Reproduce the data below exactly as written. Pictures do not belong in the copy.
===== Records for the task =====
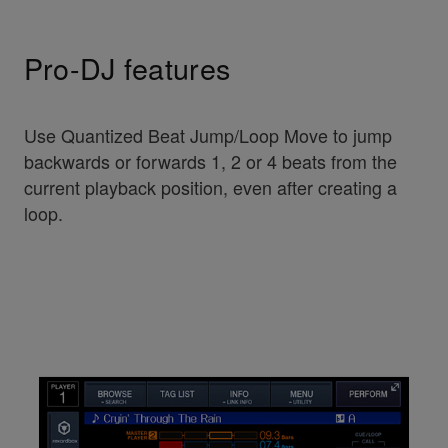
Pro-DJ features
Use Quantized Beat Jump/Loop Move to jump
backwards or forwards 1, 2 or 4 beats from the
current playback position, even after creating a
loop.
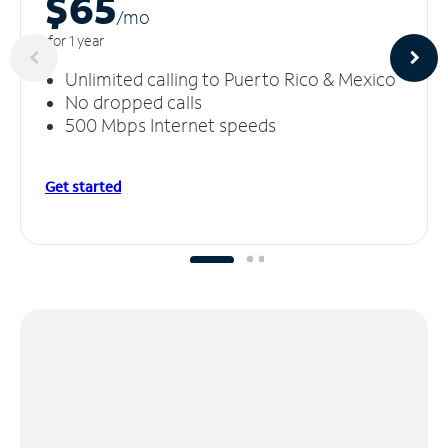
$65
/m
o
for 1 year
Unlimited calling to Puerto Rico & Mexico
No dropped calls
500 Mbps Internet speeds
Get started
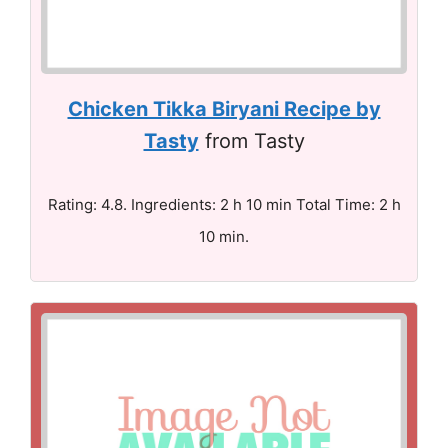
Chicken Tikka Biryani Recipe by
Tasty
from Tasty
Rating: 4.8. Ingredients: 2 h 10 min Total Time: 2 h
10 min.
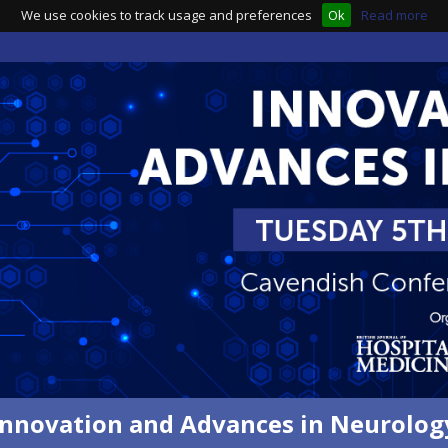
We use cookies to track usage and preferences
Ok
Read more
Innovation and Advances in Neurolog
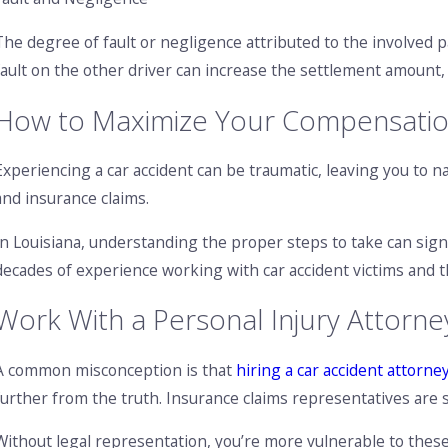
The degree of fault or negligence attributed to the involved pa
fault on the other driver can increase the settlement amount,
How to Maximize Your Compensation 
Experiencing a car accident can be traumatic, leaving you to n
and insurance claims.
In Louisiana, understanding the proper steps to take can sign
decades of experience working with car accident victims and t
Work With a Personal Injury Attorne
A common misconception is that
hiring a car accident attorne
further from the truth. Insurance claims representatives are sk
Without legal representation, you’re more vulnerable to these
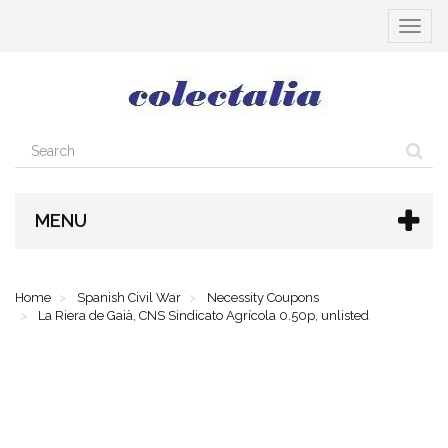
Toggle
navigat
MENU
Home
Spanish Civil War
Necessity Coupons
La Riera de Gaià, CNS Sindicato Agrícola 0.50p, unlisted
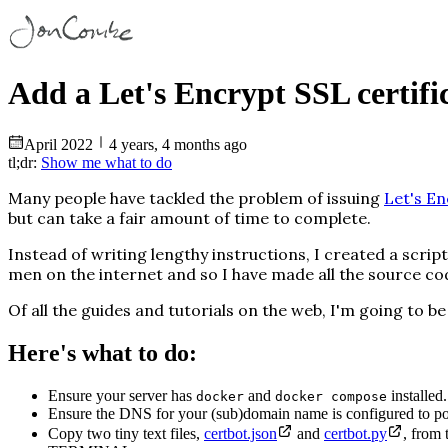
Add a Let's Encrypt SSL certific
April
2022
4 years, 4 months ago
tl;dr:
Show me what to do
Many people have tackled the problem of issuing
Let's En
but can take a fair amount of time to complete.
Instead of writing lengthy instructions, I created a sc
men on the internet and so I have made all the source c
Of all the guides and tutorials on the web, I'm going to be
Here's what to do:
Ensure your server has
and
installed.
docker
docker compose
Ensure the DNS for your (sub)domain name is configured to poi
Copy two tiny text files,
certbot.json
and
certbot.py
, from 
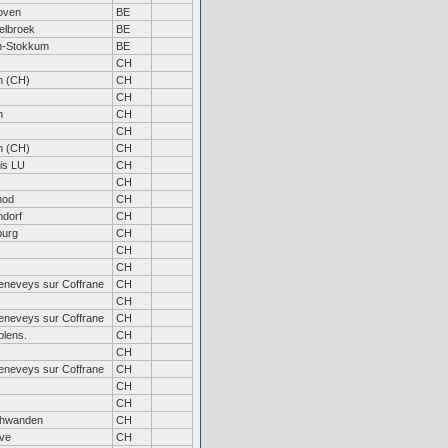
oven
BE
elbroek
BE
n-Stokkum
BE
CH
h (CH)
CH
CH
h
CH
CH
h (CH)
CH
is LU
CH
CH
hod
CH
dorf
CH
burg
CH
CH
CH
eneveys sur Coffrane
CH
CH
eneveys sur Coffrane
CH
lens.
CH
CH
eneveys sur Coffrane
CH
CH
CH
hwanden
CH
ve
CH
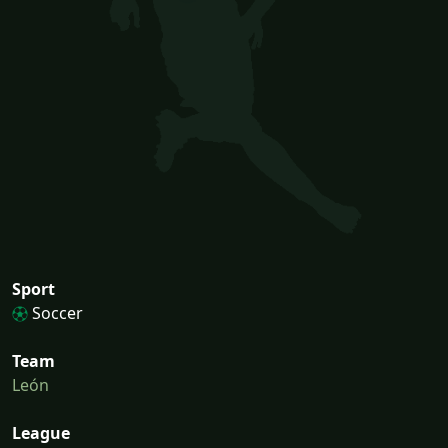
Sport
Soccer
Team
León
League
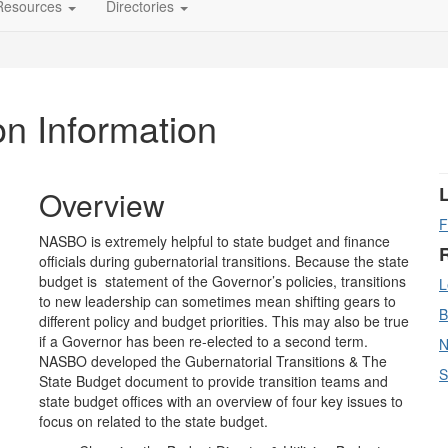
Resources
Directories
on Information
Overview
F
NASBO is extremely helpful to state budget and finance
officials during gubernatorial transitions. Because the state
budget is statement of the Governor’s policies, transitions
L
to new leadership can sometimes mean shifting gears to
B
different policy and budget priorities. This may also be true
if a Governor has been re-elected to a second term.
N
NASBO developed the Gubernatorial Transitions & The
S
State Budget document to provide transition teams and
state budget offices with an overview of four key issues to
focus on related to the state budget.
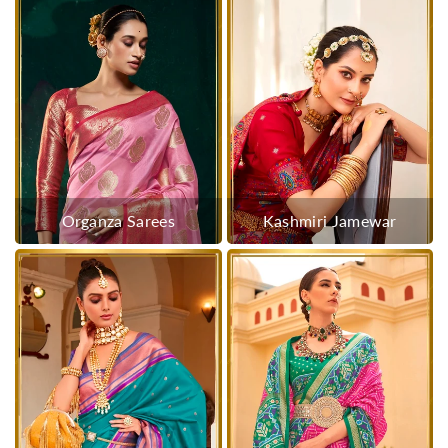
Organza Sarees
Kashmiri Jamewar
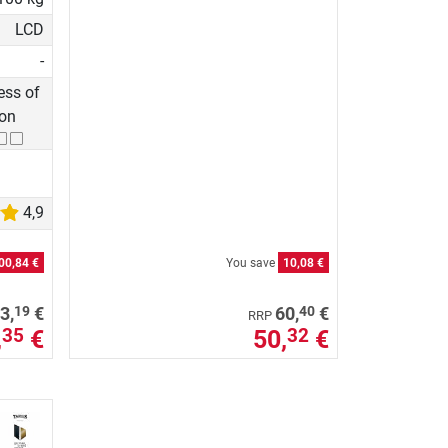
LCD
-
ss of
ion
4,9
00,84 €
You save
10,08 €
19
40
3,
€
60,
€
RRP
,
€
50,
€
35
32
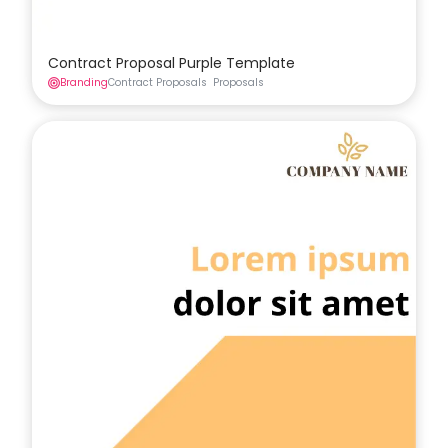
Contract Proposal Purple Template
Branding
Contract Proposals
Proposals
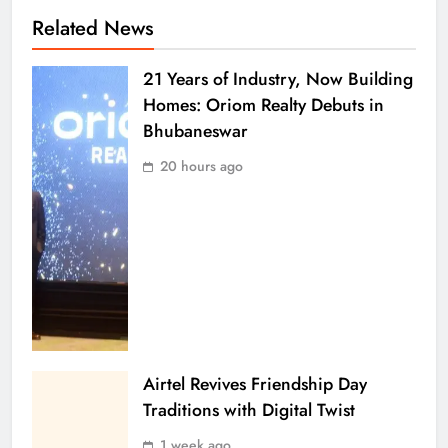
Related News
21 Years of Industry, Now Building
Homes: Oriom Realty Debuts in
Bhubaneswar
20 hours ago
Airtel Revives Friendship Day
Traditions with Digital Twist
1 week ago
=====
● **Written answer**:
Pro-DJ features
Use Quantized Beat Jump/Loop Move to jump
backwards or forwards 1, 2 or 4 beats from the
current playback position, even after creating a
loop.
$65
/m
o
for 1 year
Unlimited calling to Puerto Rico & Mexico
No dropped calls
500 Mbps Internet speeds
Get started
Chicken Tikka Biryani Recipe by
Tasty
from Tasty
Rating: 4.8. Ingredients: 2 h 10 min Total Time: 2 h
10 min.
We use cookies to track usage and preferences
Ok
Read more
Innovation and Advances in Neurolog
The degree of fault or negligence attributed to the involved pa
fault on the other driver can increase the settlement amount,
How to Maximize Your Compensation 
Experiencing a car accident can be traumatic, leaving you to n
and insurance claims.
In Louisiana, understanding the proper steps to take can sign
decades of experience working with car accident victims and t
Work With a Personal Injury Attorne
A common misconception is that
hiring a car accident attorne
further from the truth. Insurance claims representatives are sk
Without legal representation, you’re more vulnerable to these
Toggle
navigat
MENU
Home
Spanish Civil War
Necessity Coupons
La Riera de Gaià, CNS Sindicato Agrícola 0.50p, unlisted
Add a Let's Encrypt SSL certific
April
2022
4 years, 4 months ago
tl;dr:
Show me what to do
Many people have tackled the problem of issuing
Let's En
but can take a fair amount of time to complete.
Instead of writing lengthy instructions, I created a sc
men on the internet and so I have made all the source c
Of all the guides and tutorials on the web, I'm going to be
Here's what to do:
Ensure your server has
and
installed.
docker
docker compose
Ensure the DNS for your (sub)domain name is configured to poi
Copy two tiny text files,
certbot.json
and
certbot.py
, from 
oven
BE
elbroek
BE
n-Stokkum
BE
CH
h (CH)
CH
CH
h
CH
CH
h (CH)
CH
is LU
CH
CH
hod
CH
dorf
CH
burg
CH
CH
CH
eneveys sur Coffrane
CH
CH
eneveys sur Coffrane
CH
lens.
CH
CH
eneveys sur Coffrane
CH
CH
CH
hwanden
CH
ve
CH
Sport
Soccer
Team
León
League
Resources
Directories
on Information
Overview
F
NASBO is extremely helpful to state budget and finance
officials during gubernatorial transitions. Because the state
budget is statement of the Governor’s policies, transitions
L
to new leadership can sometimes mean shifting gears to
B
different policy and budget priorities. This may also be true
if a Governor has been re-elected to a second term.
N
NASBO developed the Gubernatorial Transitions & The
S
State Budget document to provide transition teams and
state budget offices with an overview of four key issues to
focus on related to the state budget.
Organza Sarees
Kashmiri Jamewar
LCD
-
ss of
ion
4,9
00,84 €
You save
10,08 €
19
40
3,
€
60,
€
RRP
,
€
50,
€
35
32
Contract Proposal Purple Template
Branding
Contract Proposals
Proposals
Related News
21 Years of Industry, Now Building
Homes: Oriom Realty Debuts in
Bhubaneswar
20 hours ago
Airtel Revives Friendship Day
Traditions with Digital Twist
1 week ago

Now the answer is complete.